What’s the point of all this, then? When General Manager Sarles says that he “[doesn’t] want to hide problems”, or that the Metro Forward campaign is making tangible improvements for riders, I expect to see data to back up those assertions.

When elevator-dependent riders have to cope with yet another outage, I don’t want for them to find out for the first time when they get to their destination and the only notice they have is a cone in front of the elevator door. I want for there to be timely (and, more importantly, meaningful) information available, in a wide variety of formats, including a high-quality API that encourages app developers to build tools that further increase the accessibility and further widen the dissemination of that information.

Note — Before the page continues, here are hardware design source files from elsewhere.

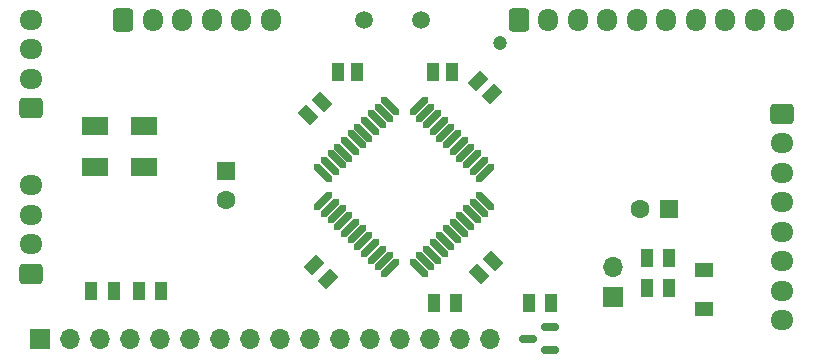
<source format=gbr>
%TF.GenerationSoftware,KiCad,Pcbnew,(6.0.5)*%
%TF.CreationDate,2022-06-13T21:30:09+05:30*%
%TF.ProjectId,pcb-dev-dsPIC30F3011,7063622d-6465-4762-9d64-735049433330,rev?*%
%TF.SameCoordinates,Original*%
%TF.FileFunction,Soldermask,Top*%
%TF.FilePolarity,Negative*%
%FSLAX46Y46*%
G04 Gerber Fmt 4.6, Leading zero omitted, Abs format (unit mm)*
G04 Created by KiCad (PCBNEW (6.0.5)) date 2022-06-13 21:30:09*
%MOMM*%
%LPD*%
G01*
G04 APERTURE LIST*
G04 Aperture macros list*
%AMRoundRect*
0 Rectangle with rounded corners*
0 $1 Rounding radius*
0 $2 $3 $4 $5 $6 $7 $8 $9 X,Y pos of 4 corners*
0 Add a 4 corners polygon primitive as box body*
4,1,4,$2,$3,$4,$5,$6,$7,$8,$9,$2,$3,0*
0 Add four circle primitives for the rounded corners*
1,1,$1+$1,$2,$3*
1,1,$1+$1,$4,$5*
1,1,$1+$1,$6,$7*
1,1,$1+$1,$8,$9*
0 Add four rect primitives between the rounded corners*
20,1,$1+$1,$2,$3,$4,$5,0*
20,1,$1+$1,$4,$5,$6,$7,0*
20,1,$1+$1,$6,$7,$8,$9,0*
20,1,$1+$1,$8,$9,$2,$3,0*%
%AMRotRect*
0 Rectangle, with rotation*
0 The origin of the aperture is its center*
0 $1 length*
0 $2 width*
0 $3 Rotation angle, in degrees counterclockwise*
0 Add horizontal line*
21,1,$1,$2,0,0,$3*%
G04 Aperture macros list end*
%ADD10R,1.100000X1.550000*%
%ADD11C,1.500000*%
%ADD12RoundRect,0.300000X-0.512652X-0.512653X-0.512653X-0.512652X0.512652X0.512653X0.512653X0.512652X0*%
%ADD13RoundRect,0.300000X0.512653X-0.512652X0.512652X-0.512653X-0.512653X0.512652X-0.512652X0.512653X0*%
%ADD14RotRect,1.060000X1.490000X225.000000*%
%ADD15R,1.700000X1.700000*%
%ADD16O,1.700000X1.700000*%
%ADD17RotRect,1.060000X1.490000X45.000000*%
%ADD18R,1.060000X1.490000*%
%ADD19C,1.200000*%
%ADD20RoundRect,0.250000X-0.600000X-0.725000X0.600000X-0.725000X0.600000X0.725000X-0.600000X0.725000X0*%
%ADD21O,1.700000X1.950000*%
%ADD22RotRect,1.060000X1.490000X135.000000*%
%ADD23R,2.200000X1.550000*%
%ADD24RoundRect,0.250000X0.725000X-0.600000X0.725000X0.600000X-0.725000X0.600000X-0.725000X-0.600000X0*%
%ADD25O,1.950000X1.700000*%
%ADD26R,1.600000X1.600000*%
%ADD27C,1.600000*%
%ADD28RoundRect,0.150000X0.587500X0.150000X-0.587500X0.150000X-0.587500X-0.150000X0.587500X-0.150000X0*%
%ADD29R,1.650000X1.150000*%
%ADD30RoundRect,0.250000X-0.725000X0.600000X-0.725000X-0.600000X0.725000X-0.600000X0.725000X0.600000X0*%
G04 APERTURE END LIST*
D10*
%TO.C,R6*%
X169100000Y-139000000D03*
X171000000Y-139000000D03*
%TD*%
D11*
%TO.C,Y1*%
X160000000Y-115000000D03*
X155120000Y-115000000D03*
%TD*%
D12*
%TO.C,U1*%
X151713820Y-130356890D03*
X152279506Y-130922576D03*
X152845192Y-131488262D03*
X153410876Y-132053946D03*
X153976562Y-132619632D03*
X154542245Y-133185315D03*
X155107932Y-133751002D03*
X155673618Y-134316688D03*
X156239303Y-134882373D03*
X156804989Y-135448059D03*
X157370675Y-136013745D03*
D13*
X159774837Y-136013745D03*
X160340523Y-135448059D03*
X160906209Y-134882373D03*
X161471894Y-134316688D03*
X162037580Y-133751002D03*
X162603265Y-133185317D03*
X163168950Y-132619632D03*
X163734636Y-132053946D03*
X164300320Y-131488262D03*
X164866006Y-130922576D03*
X165431692Y-130356890D03*
D12*
X165431692Y-127952728D03*
X164866006Y-127387042D03*
X164300320Y-126821356D03*
X163734636Y-126255671D03*
X163168949Y-125689985D03*
X162603263Y-125124298D03*
X162037579Y-124558615D03*
X161471893Y-123992928D03*
X160906209Y-123427244D03*
X160340523Y-122861558D03*
X159774838Y-122295873D03*
D13*
X157370674Y-122295873D03*
X156804989Y-122861558D03*
X156239303Y-123427244D03*
X155673619Y-123992928D03*
X155107933Y-124558615D03*
X154542247Y-125124300D03*
X153976563Y-125689985D03*
X153410876Y-126255671D03*
X152845192Y-126821356D03*
X152279506Y-127387042D03*
X151713820Y-127952728D03*
%TD*%
D14*
%TO.C,C7*%
X166072756Y-135427244D03*
X164927244Y-136572756D03*
%TD*%
D15*
%TO.C,JP1*%
X176275000Y-138450000D03*
D16*
X176275000Y-135910000D03*
%TD*%
D17*
%TO.C,C5*%
X150427244Y-123072756D03*
X151572756Y-121927244D03*
%TD*%
D18*
%TO.C,C2*%
X154572756Y-119427244D03*
X152952756Y-119427244D03*
%TD*%
%TO.C,C1*%
X160952756Y-119427244D03*
X162572756Y-119427244D03*
%TD*%
D19*
%TO.C,J4*%
X166650000Y-117000000D03*
D20*
X168250000Y-115000000D03*
D21*
X170750000Y-115000000D03*
X173250000Y-115000000D03*
X175750000Y-115000000D03*
X178250000Y-115000000D03*
X180750000Y-115000000D03*
X183250000Y-115000000D03*
X185750000Y-115000000D03*
X188250000Y-115000000D03*
X190750000Y-115000000D03*
%TD*%
D22*
%TO.C,C8*%
X152072756Y-136927244D03*
X150927244Y-135781732D03*
%TD*%
%TO.C,C6*%
X165972756Y-121327244D03*
X164827244Y-120181732D03*
%TD*%
D10*
%TO.C,R2*%
X179100000Y-137705113D03*
X181000000Y-137705113D03*
%TD*%
%TO.C,R5*%
X133950000Y-138000000D03*
X132050000Y-138000000D03*
%TD*%
%TO.C,R4*%
X138000000Y-138000000D03*
X136100000Y-138000000D03*
%TD*%
D23*
%TO.C,D2*%
X136500000Y-127500000D03*
X132400000Y-127500000D03*
%TD*%
D24*
%TO.C,J2*%
X127000000Y-122500000D03*
D25*
X127000000Y-120000000D03*
X127000000Y-117500000D03*
X127000000Y-115000000D03*
%TD*%
D20*
%TO.C,J1*%
X134750000Y-115000000D03*
D21*
X137250000Y-115000000D03*
X139750000Y-115000000D03*
X142250000Y-115000000D03*
X144750000Y-115000000D03*
X147250000Y-115000000D03*
%TD*%
D26*
%TO.C,C4*%
X143500000Y-127794888D03*
D27*
X143500000Y-130294888D03*
%TD*%
D28*
%TO.C,Q1*%
X170937500Y-142950000D03*
X170937500Y-141050000D03*
X169062500Y-142000000D03*
%TD*%
D29*
%TO.C,D3*%
X183900000Y-136200000D03*
X183900000Y-139500000D03*
%TD*%
D23*
%TO.C,D1*%
X136500000Y-124000000D03*
X132400000Y-124000000D03*
%TD*%
D30*
%TO.C,J6*%
X190525000Y-122950000D03*
D25*
X190525000Y-125450000D03*
X190525000Y-127950000D03*
X190525000Y-130450000D03*
X190525000Y-132950000D03*
X190525000Y-135450000D03*
X190525000Y-137950000D03*
X190525000Y-140450000D03*
%TD*%
D10*
%TO.C,R1*%
X179100000Y-135205113D03*
X181000000Y-135205113D03*
%TD*%
D24*
%TO.C,J3*%
X126950000Y-136500000D03*
D25*
X126950000Y-134000000D03*
X126950000Y-131500000D03*
X126950000Y-129000000D03*
%TD*%
D10*
%TO.C,R3*%
X161050000Y-139000000D03*
X162950000Y-139000000D03*
%TD*%
D26*
%TO.C,C3*%
X181000000Y-131000000D03*
D27*
X178500000Y-131000000D03*
%TD*%
D15*
%TO.C,J5*%
X127720000Y-142000000D03*
D16*
X130260000Y-142000000D03*
X132800000Y-142000000D03*
X135340000Y-142000000D03*
X137880000Y-142000000D03*
X140420000Y-142000000D03*
X142960000Y-142000000D03*
X145500000Y-142000000D03*
X148040000Y-142000000D03*
X150580000Y-142000000D03*
X153120000Y-142000000D03*
X155660000Y-142000000D03*
X158200000Y-142000000D03*
X160740000Y-142000000D03*
X163280000Y-142000000D03*
X165820000Y-142000000D03*
%TD*%
M02*

</source>
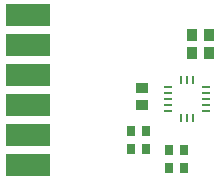
<source format=gtp>
G04 Layer_Color=7318015*
%FSLAX25Y25*%
%MOIN*%
G70*
G01*
G75*
%ADD10R,0.15000X0.07600*%
%ADD11R,0.03740X0.04134*%
%ADD12O,0.03150X0.00984*%
%ADD13O,0.00984X0.03150*%
%ADD14R,0.04134X0.03740*%
%ADD15R,0.03150X0.03740*%
D10*
X112500Y447500D02*
D03*
Y457500D02*
D03*
Y467500D02*
D03*
Y477500D02*
D03*
Y437500D02*
D03*
Y427500D02*
D03*
D11*
X167146Y471000D02*
D03*
X172854D02*
D03*
X167146Y465000D02*
D03*
X172854D02*
D03*
D12*
X159201Y453437D02*
D03*
Y451469D02*
D03*
Y449500D02*
D03*
Y447532D02*
D03*
Y445563D02*
D03*
X171799D02*
D03*
Y447532D02*
D03*
Y449500D02*
D03*
Y451469D02*
D03*
Y453437D02*
D03*
D13*
X163531Y443201D02*
D03*
X165500D02*
D03*
X167469D02*
D03*
Y455799D02*
D03*
X165500D02*
D03*
X163531D02*
D03*
D14*
X150500Y453354D02*
D03*
Y447646D02*
D03*
D15*
X164559Y426500D02*
D03*
X159441D02*
D03*
X164559Y432500D02*
D03*
X159441D02*
D03*
X152059Y439000D02*
D03*
X146941D02*
D03*
X152059Y433000D02*
D03*
X146941D02*
D03*
M02*

</source>
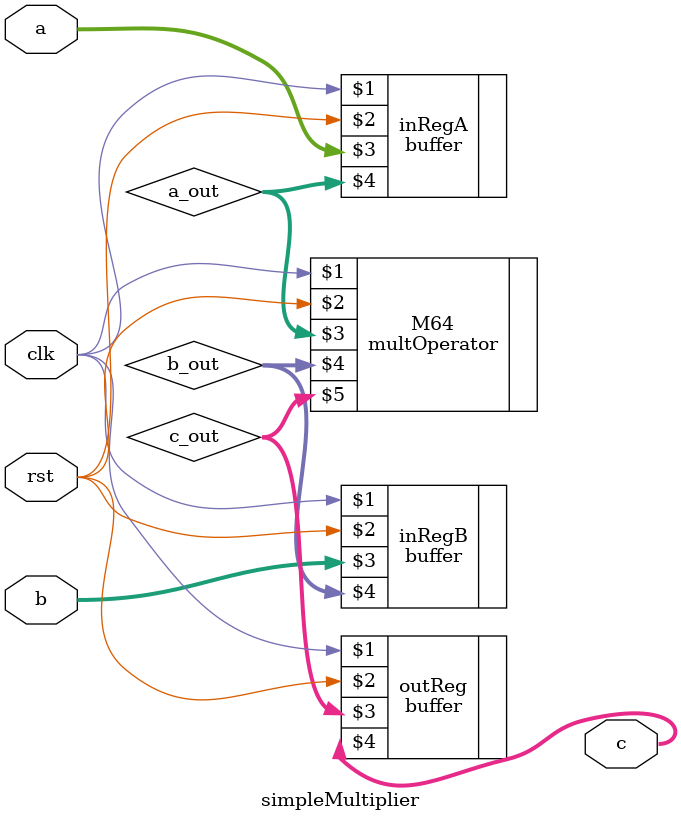
<source format=v>
module simpleMultiplier (
    input clk,
    input rst,
    input [31:0] a,
    input [31:0] b,
    output [63:0] c
);

wire [31:0] a_out;
wire [31:0] b_out;
wire [63:0] c_out;

buffer #(32) inRegA (clk, rst, a, a_out);
buffer #(32) inRegB (clk, rst, b, b_out);

multOperator M64 (clk, rst, a_out, b_out, c_out);

buffer #(64) outReg (clk, rst, c_out, c);
    
endmodule

</source>
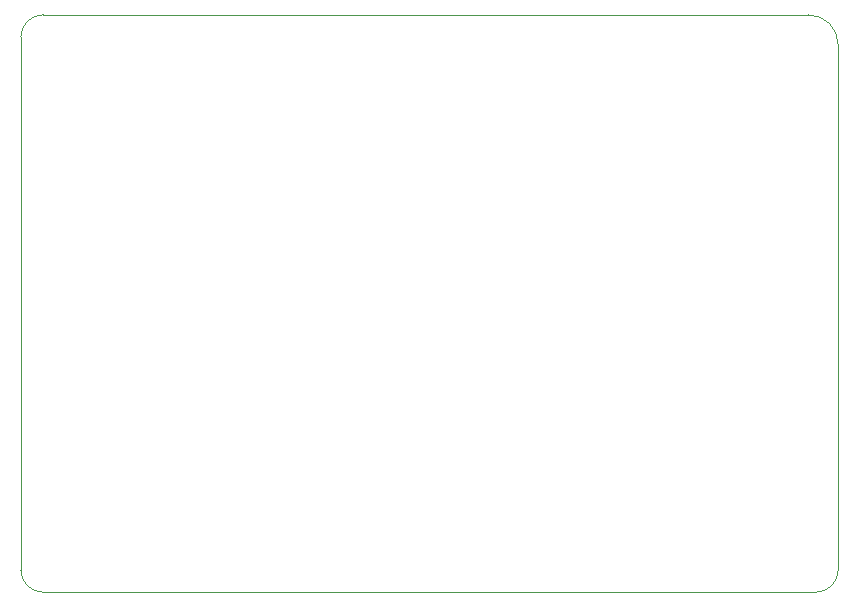
<source format=gbr>
G04 #@! TF.GenerationSoftware,KiCad,Pcbnew,(5.1.2)-2*
G04 #@! TF.CreationDate,2021-07-01T16:30:17+09:00*
G04 #@! TF.ProjectId,stepper_tokutyu,73746570-7065-4725-9f74-6f6b75747975,rev?*
G04 #@! TF.SameCoordinates,Original*
G04 #@! TF.FileFunction,Profile,NP*
%FSLAX46Y46*%
G04 Gerber Fmt 4.6, Leading zero omitted, Abs format (unit mm)*
G04 Created by KiCad (PCBNEW (5.1.2)-2) date 2021-07-01 16:30:17*
%MOMM*%
%LPD*%
G04 APERTURE LIST*
%ADD10C,0.050000*%
G04 APERTURE END LIST*
D10*
X107315000Y-151765000D02*
X172720000Y-151765000D01*
X105410000Y-104775000D02*
X105410000Y-149860000D01*
X172085000Y-102870000D02*
X107315000Y-102870000D01*
X174625000Y-149860000D02*
X174625000Y-105410000D01*
X174625000Y-149860000D02*
G75*
G02X172720000Y-151765000I-1905000J0D01*
G01*
X107315000Y-151765000D02*
G75*
G02X105410000Y-149860000I0J1905000D01*
G01*
X105410000Y-104775000D02*
G75*
G02X107315000Y-102870000I1905000J0D01*
G01*
X172085000Y-102870000D02*
G75*
G02X174625000Y-105410000I0J-2540000D01*
G01*
M02*

</source>
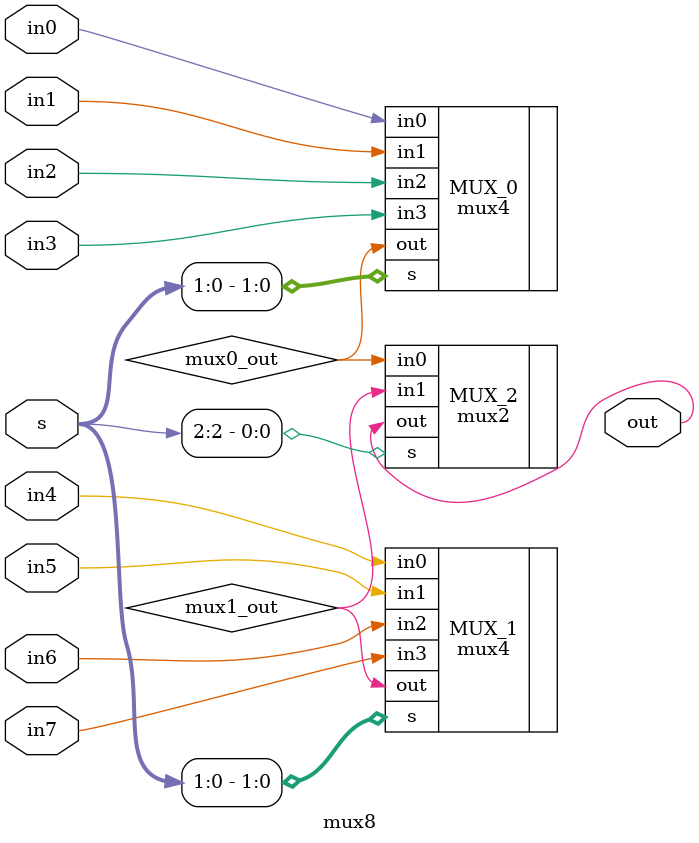
<source format=sv>
`default_nettype none

module mux8(in0, in1, in2, in3, in4, in5, in6, in7, s, out);

    parameter N = 1;

    input wire [N-1:0] in0, in1, in2, in3, in4, in5, in6, in7; 
    input wire [2:0] s;
    output logic [N-1:0] out;

    wire [N-1:0] mux0_out, mux1_out;

    mux4 #(.N(N)) MUX_0 (.in0(in0), .in1(in1), .in2(in2), .in3(in3), .s(s[1:0]), .out(mux0_out));
    mux4 #(.N(N)) MUX_1 (.in0(in4), .in1(in5), .in2(in6), .in3(in7), .s(s[1:0]), .out(mux1_out));
    mux2 #(.N(N)) MUX_2 (.in0(mux0_out), .in1(mux1_out), .s(s[2]), .out(out));

endmodule
</source>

Why do I expect these things? I expect these things because Metrorail is supposed to be “America’s Subway”, a world-class system at the forefront of technological innovation and operational excellence. Right now, it is neither of those things. Instead, it is a system where riders climb up and down stopped escalators in dimly-lit stations and hope that their train does not pass over another poorly-maintained track circuit which shall fail to detect that it has become occupied and engender yet another fatal collision. It is a system where secrecy and the maintenance of fiefdoms are the norm, not transparency and cooperation for the good of the riding public.

I don’t claim that open data (and better still, open data that is timely and meaningful) will solve all of those problems, but it is a small step forward, and a step that WMATA could easily take using its existing infrastructure.